/---

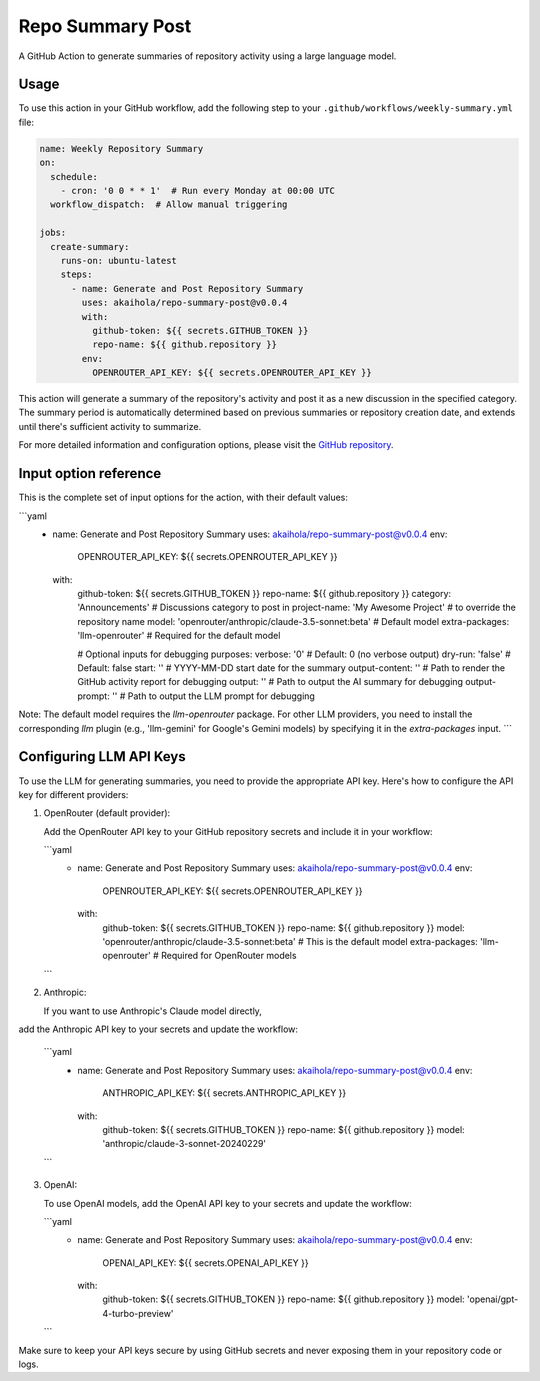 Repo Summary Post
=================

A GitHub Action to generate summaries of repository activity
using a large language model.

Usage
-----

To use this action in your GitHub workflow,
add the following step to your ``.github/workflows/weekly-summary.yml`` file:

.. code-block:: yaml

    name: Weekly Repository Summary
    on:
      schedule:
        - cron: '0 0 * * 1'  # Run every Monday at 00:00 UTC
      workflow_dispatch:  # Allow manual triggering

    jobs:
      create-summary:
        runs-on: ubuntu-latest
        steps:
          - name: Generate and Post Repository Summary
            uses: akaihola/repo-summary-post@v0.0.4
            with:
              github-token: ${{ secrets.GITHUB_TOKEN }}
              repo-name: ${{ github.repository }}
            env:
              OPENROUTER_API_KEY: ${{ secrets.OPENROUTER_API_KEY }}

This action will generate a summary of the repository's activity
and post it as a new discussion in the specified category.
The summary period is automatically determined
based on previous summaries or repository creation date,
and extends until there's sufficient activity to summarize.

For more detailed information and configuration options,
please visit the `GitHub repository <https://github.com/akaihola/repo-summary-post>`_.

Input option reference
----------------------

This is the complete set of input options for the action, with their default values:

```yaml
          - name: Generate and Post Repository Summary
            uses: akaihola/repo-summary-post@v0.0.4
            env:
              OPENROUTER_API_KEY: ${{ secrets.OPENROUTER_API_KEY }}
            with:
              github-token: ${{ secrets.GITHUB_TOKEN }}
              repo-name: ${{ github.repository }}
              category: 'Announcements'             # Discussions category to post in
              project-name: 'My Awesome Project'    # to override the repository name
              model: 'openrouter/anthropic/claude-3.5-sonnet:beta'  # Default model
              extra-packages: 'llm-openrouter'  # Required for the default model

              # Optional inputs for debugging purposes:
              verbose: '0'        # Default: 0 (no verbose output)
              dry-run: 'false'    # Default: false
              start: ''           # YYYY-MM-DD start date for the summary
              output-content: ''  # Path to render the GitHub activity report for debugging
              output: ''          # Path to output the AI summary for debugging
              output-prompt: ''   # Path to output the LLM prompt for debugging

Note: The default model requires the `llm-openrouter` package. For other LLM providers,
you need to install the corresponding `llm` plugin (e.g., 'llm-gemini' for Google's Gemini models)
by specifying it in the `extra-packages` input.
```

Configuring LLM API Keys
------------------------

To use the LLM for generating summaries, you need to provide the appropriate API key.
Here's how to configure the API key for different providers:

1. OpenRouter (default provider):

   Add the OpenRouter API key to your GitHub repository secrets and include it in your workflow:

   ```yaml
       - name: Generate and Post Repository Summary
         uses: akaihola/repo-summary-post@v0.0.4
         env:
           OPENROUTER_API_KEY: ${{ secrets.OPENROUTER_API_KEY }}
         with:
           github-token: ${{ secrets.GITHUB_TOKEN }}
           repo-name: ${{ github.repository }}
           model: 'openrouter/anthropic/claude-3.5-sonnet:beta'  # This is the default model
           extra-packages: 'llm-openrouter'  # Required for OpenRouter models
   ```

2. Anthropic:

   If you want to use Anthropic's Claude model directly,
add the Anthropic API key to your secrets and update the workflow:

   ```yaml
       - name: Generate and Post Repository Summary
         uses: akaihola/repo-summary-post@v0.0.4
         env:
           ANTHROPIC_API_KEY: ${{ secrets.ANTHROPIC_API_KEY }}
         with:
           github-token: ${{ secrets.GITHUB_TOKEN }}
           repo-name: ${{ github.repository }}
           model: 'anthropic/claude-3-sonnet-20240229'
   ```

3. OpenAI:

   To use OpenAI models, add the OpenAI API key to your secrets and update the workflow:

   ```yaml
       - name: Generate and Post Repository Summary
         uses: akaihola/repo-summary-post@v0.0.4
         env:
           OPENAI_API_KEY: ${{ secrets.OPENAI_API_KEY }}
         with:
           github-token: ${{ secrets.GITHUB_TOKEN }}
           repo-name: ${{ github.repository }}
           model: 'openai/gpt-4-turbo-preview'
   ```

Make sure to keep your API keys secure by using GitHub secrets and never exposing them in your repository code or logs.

\---

* [TASK DETAILS] Could you show every line of the listing that holds the string "Path"?

* [ANSWER FOR THIS EXERCISE]
              output-content: ''  # Path to render the GitHub activity report for debugging
              output: ''          # Path to output the AI summary for debugging
              output-prompt: ''   # Path to output the LLM prompt for debugging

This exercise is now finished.